Agent57 uses a type of machine learning called deep reinforcement learning to learn from its mistakes and get better at playing the games. A research paper that was published by DeepMind on Tuesday explains why games are a great way to test out how A.I.
"Games are an excellent testing ground for building adaptive algorithms: they provide a rich suite of tasks which players must develop sophisticated behavioral strategies to master, but they also provide an easy progress metric – game score – to optimize against," the paper reads. "The ultimate goal is not to develop systems that excel at games, but rather to use games as a stepping stone for developing systems that learn to excel at a broad set of challenges."
DeepMind used the same type of machine learning to develop its A.I. system AlphaGo, which beat the 33-year-old grandmaster of the ancient Chinese game Go, Lee Sedol, at the game four out of five times in 2016. When AlphaGo won the first round against Sedol, Elon Musk commented that experts believe it would be a decade before A.I. could achieve such a feat.
Some of the most challenging games Agent57 had to tackle were Montezuma’s Revenge, Pitfall, Solaris, and Skiing. Other A.I. systems have had a difficult time with those games, but Agent57 did better than any A.I. has been able to before and exceeded the performance of the average person for the first time.

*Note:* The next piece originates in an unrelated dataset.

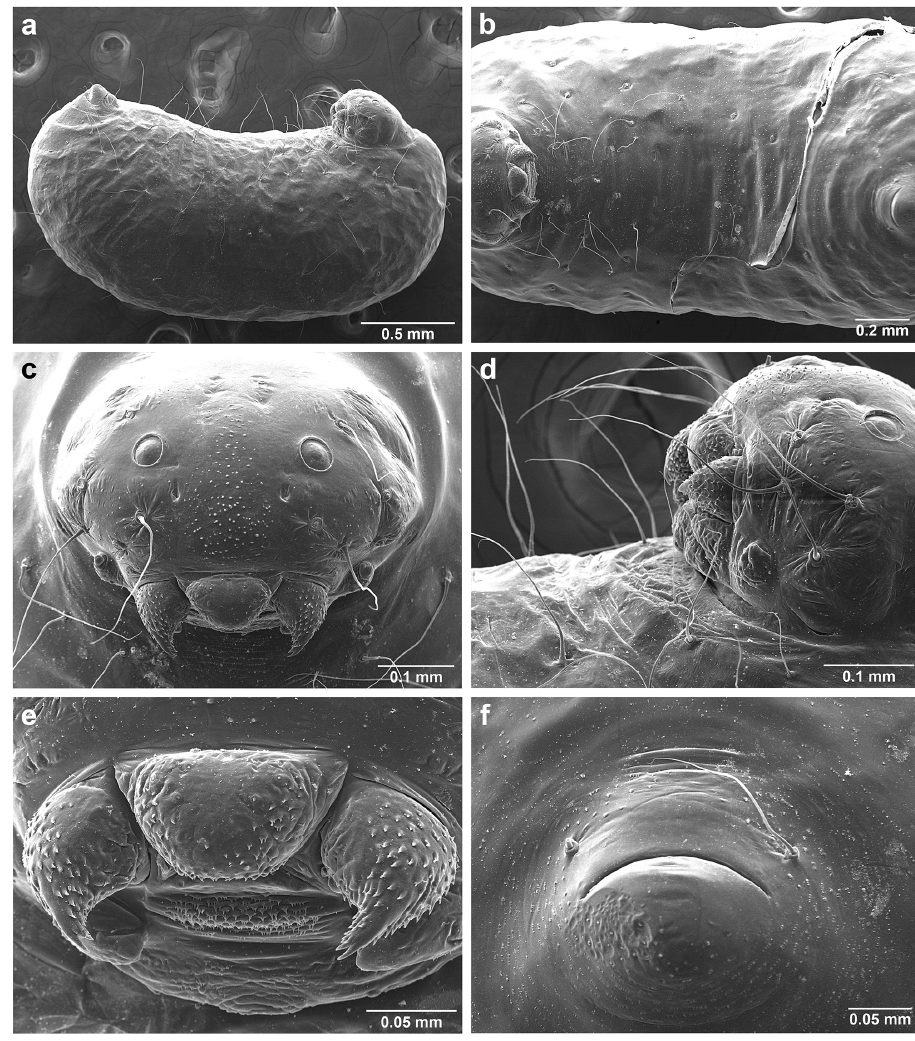
Figure 20. S. amabilis larva (USNMENT01126216), SEM images. a Lateral view b ventral view c head, frontodorsal view d head, lateral view e mouthparts; f anal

Pitfall and Montezuma's Revenge are difficult for A.I. because they require a lot of strategy. The games Solaris and Skiing are difficult for A.I. because it takes time to determine how your actions affected your overall performance, so it's hard for A.I. to learn from its mistakes. Agent57 was able to outperform humans despite these challenges.
"With Agent57, we have succeeded in building a more generally intelligent agent that has above-human performance on all tasks in the Atari57 benchmark," the paper reads. "Agent57 was able to scale with increasing amounts of computation: the longer it trained, the higher its score got. While this enabled Agent57 to achieve strong general performance, it takes a lot of computation and time; the data efficiency can certainly be improved."
The Atari 2600 was released in 1977, and millions of consoles were sold by 1980. The Atari changed gaming forever, and its games maintain a large fanbase to this day. Iconic games like Pitfall!, Missile Command, Space Invaders, Asteroids and more are still played by people around the world, but they're usually playing them on their computer. If you want to buy an actual Atari 2600, you'll have to shell out around $60 on eBay.
A.I. is developing quickly, and it's cathartic to see it advancing by playing old video games we all know and love. When A.I. can beat us at Super Smash Bros., then we'll start worrying.
The Inverse analysis
It's pretty incredible how much DeepMind's A.I. has developed in a relatively short time. We're curious what games this A.I. might master next and how it will be applied when they move on from dominating video games. As we've reported, A.I. is already capable of diagnosing cancer and predicting the weather, so there's no telling what it'll be able to do in the years to come. Hopefully, Elon Musk's nightmares don't come true and it ends up killing all of us.